I just want something quite nippy that isn't going to get trashed by winters on an icy, bumpy yard, and lugging around woodchips and feed. 

The Vitaras don't hold value particularly well at all (hence why they're so cheap to buy second hand!), but I just wondered if one would be worth it for a year or two? I'd heard they were really reliable!


----------



## Happytohack (28 December 2006)

My sister is on her 4th or 5th Rav4 - she loves them and has had absolutely no problems with them whatsoever.  They off road capability is pretty good too.  I have a Toyota Hi -lux 4 door pick up and have had no problems with that either.  I love Toyotas and would always choose one.


----------



## hellyt1 (28 December 2006)

a rav is the ideal compromise for me, I've had mine just over a year and i love it! haven't really taken it off road but it deals with rutted tracks, muddy gateways etc with no problem at all, my other half has to go at about 5 mph down a track the rav will quite happily take at 25. in town it is nippy and easy to handle as well as a comfotable ride and great to park (as the swb models are really quite short), the only thing i would say against them is that they do go through the petrol in town.
they might be a girly car but i have fun with mine! 
	
	
		
		
	


	





i would def recommend the rav every time


----------



## anniedoherty (28 December 2006)

I don't know about the Rav4 but I had a Vitara for a while and didn't like it.  I never felt very safe in it as it seemed to blow all over the road.  Ok on the lanes but not on big roads.  Also it wasn't very good in icy conditions.

Got a Freelander now and I love that.  Makes me feel safe and has lots of room for all my tack etc in back as it only has two seats.  Not many of them made though.


----------



## cariadssogreat (28 December 2006)

Would go for the rav 4 - obviously your aware that neither are designed to tow horses


----------



## Fletch (28 December 2006)

I have had one Suzuki and now on my 4th consecutive RAV4.  Never had any trouble with any of the Toyotas and perfect customer service from the garage.  Says it all really!!


----------



## Baggybreeches (28 December 2006)

The Rav4 everytime!


----------



## Sags_Deer (28 December 2006)

i have a rav love it, will swap it in for newer model at some point, you interested.  toyota are far better, never had a problem with mine she says touching wood!!


----------



## Sags_Deer (28 December 2006)

by the way they are recreational activity vehicle (rav) in case you didnt know what it stood for.


----------



## Ravenwood (28 December 2006)

I've got a Rav 4 and take it off road a lot - especially on the shoot - it goes nearly everywhere particularly some places that the bigger and heavier 4 x 4 stuggle to do - the only drawback is the low ground clearance so some really deep tracks scrap the bottom.  I only use the diff lock if I need real grip such as up steep tracks as its all wheel drive.

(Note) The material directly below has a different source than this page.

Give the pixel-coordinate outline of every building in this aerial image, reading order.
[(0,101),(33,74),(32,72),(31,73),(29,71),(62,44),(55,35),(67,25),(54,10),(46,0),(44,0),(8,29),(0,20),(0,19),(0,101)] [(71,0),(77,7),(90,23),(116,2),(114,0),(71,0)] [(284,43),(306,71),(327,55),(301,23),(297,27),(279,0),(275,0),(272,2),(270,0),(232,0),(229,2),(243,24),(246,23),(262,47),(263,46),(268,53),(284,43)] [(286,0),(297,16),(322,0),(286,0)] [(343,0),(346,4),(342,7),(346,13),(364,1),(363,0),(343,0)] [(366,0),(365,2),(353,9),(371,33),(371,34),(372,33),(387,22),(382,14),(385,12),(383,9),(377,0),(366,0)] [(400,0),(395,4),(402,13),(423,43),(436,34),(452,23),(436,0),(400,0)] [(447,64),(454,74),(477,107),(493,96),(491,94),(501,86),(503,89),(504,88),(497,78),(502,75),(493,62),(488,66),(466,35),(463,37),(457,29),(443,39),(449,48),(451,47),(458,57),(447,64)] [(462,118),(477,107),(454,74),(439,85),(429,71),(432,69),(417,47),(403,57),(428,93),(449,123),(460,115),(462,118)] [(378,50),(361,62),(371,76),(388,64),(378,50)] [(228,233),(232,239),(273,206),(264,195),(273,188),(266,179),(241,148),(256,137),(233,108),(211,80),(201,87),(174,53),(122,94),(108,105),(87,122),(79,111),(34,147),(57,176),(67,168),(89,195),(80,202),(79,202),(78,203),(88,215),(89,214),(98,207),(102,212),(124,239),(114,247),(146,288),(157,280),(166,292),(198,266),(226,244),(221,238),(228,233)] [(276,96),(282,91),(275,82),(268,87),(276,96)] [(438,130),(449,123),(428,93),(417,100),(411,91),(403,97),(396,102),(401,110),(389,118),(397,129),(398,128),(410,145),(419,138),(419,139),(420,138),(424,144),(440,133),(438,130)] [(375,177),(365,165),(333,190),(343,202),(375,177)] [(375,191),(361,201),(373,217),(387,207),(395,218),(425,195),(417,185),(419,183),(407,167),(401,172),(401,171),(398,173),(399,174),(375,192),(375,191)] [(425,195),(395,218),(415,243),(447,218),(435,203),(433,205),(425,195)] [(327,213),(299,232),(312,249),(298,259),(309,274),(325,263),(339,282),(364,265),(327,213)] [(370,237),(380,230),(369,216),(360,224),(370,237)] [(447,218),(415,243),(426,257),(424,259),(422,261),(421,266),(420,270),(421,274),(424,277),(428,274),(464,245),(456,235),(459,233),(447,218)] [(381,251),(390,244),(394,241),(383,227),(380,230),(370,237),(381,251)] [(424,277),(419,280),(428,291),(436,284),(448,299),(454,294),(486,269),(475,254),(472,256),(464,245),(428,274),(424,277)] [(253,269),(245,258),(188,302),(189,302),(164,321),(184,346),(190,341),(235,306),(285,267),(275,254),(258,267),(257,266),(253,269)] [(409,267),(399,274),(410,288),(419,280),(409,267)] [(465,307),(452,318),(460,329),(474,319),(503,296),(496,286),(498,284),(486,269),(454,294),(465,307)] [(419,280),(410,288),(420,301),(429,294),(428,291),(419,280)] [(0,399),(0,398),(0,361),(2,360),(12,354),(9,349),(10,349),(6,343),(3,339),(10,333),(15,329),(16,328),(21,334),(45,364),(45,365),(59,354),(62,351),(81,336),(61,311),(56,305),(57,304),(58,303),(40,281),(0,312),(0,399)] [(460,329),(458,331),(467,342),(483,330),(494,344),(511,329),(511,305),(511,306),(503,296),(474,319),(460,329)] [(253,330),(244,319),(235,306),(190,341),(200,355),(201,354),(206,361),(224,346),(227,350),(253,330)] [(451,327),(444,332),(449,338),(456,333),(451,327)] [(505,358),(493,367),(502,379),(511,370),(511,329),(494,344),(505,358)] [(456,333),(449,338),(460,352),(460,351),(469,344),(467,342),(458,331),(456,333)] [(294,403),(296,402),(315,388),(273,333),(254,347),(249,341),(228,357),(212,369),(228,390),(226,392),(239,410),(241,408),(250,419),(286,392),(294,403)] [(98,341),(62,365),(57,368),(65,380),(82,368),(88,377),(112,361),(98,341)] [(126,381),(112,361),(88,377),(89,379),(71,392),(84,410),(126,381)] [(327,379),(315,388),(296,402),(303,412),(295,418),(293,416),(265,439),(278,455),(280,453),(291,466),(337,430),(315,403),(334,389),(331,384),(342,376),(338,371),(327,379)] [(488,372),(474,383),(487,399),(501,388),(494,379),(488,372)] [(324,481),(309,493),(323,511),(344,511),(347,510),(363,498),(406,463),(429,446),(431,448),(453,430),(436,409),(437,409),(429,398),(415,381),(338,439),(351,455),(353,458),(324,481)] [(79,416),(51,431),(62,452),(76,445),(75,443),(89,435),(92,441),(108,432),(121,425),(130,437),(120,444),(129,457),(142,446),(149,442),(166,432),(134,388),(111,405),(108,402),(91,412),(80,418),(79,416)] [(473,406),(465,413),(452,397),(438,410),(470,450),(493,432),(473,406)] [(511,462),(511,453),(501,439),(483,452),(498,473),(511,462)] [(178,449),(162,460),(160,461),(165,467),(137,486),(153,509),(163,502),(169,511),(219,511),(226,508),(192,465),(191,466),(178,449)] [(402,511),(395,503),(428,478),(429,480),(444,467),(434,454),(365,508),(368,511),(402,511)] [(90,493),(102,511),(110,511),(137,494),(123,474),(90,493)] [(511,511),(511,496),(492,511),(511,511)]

It's also brilliant for every day, always starts, is easy to drive and fast on the motorway.  Not brilliant on petrol I get about 27 mpg on a good run.

Best car I've ever had!


----------



## Sooty (28 December 2006)

The Rav 4 is a chunkier car and despite being a 'grass and gravel' car, can perform quite well off road - I know, as I have been all round the fields round here in mine, in all conditions. The Suzukis always strike me as a bit lightweight. Neither is suitable for towing a horse trailer though!


----------



## Twiglet (29 December 2006)

As I said in my first post, the car isn't to tow with, so I'm not concerned about it's lack of towing abilities. 

Looks like the Rav is pretty popular on most fronts then!


----------



## flyingfeet (29 December 2006)

We have a RAV4, however if I had to choose between the RAV and a Vitara, with my money I would get a vitara

The fuel consumption is better and they are cheaper. The new vitara looks nice and substantial too. However I am also influenced by the fact that the suzuki garage is really handy, whereas toyota is a pain to get to.


----------



## Kezza (29 December 2006)

my friend went through the exact same dilemma a month ago ... she test drove both and got the Rav 4 for the following reasons:

The depreciation of a suzuki is terrible, Toyota is a far better manufacturer who make cars of greater quality which last longer in every respect, the Rav was faster and it was more understated unlike the vitara which has suzuki written in massive letters across the back ...

Having said that, I wouldn't like to tow or get stuck in a field with either of them and have a short wheel based 2.8 TD Pajero myself which can get me out of the deepest mud holes!


----------



## Kezza (29 December 2006)

downside is the smallest boot ever on the 3 door rav ... my friend can just about fit her back protector in it and she's not a big girl!!


----------



## flyingfeet (29 December 2006)

Also because its fast insurance on a RAV is really quite extortionate! 

I'm 28 with my own car and insurance wanted around £150 to add me to my mothers RAV4. 

I'd buy a year old vitara- that way someone else has taken the worst depreciation hit.


----------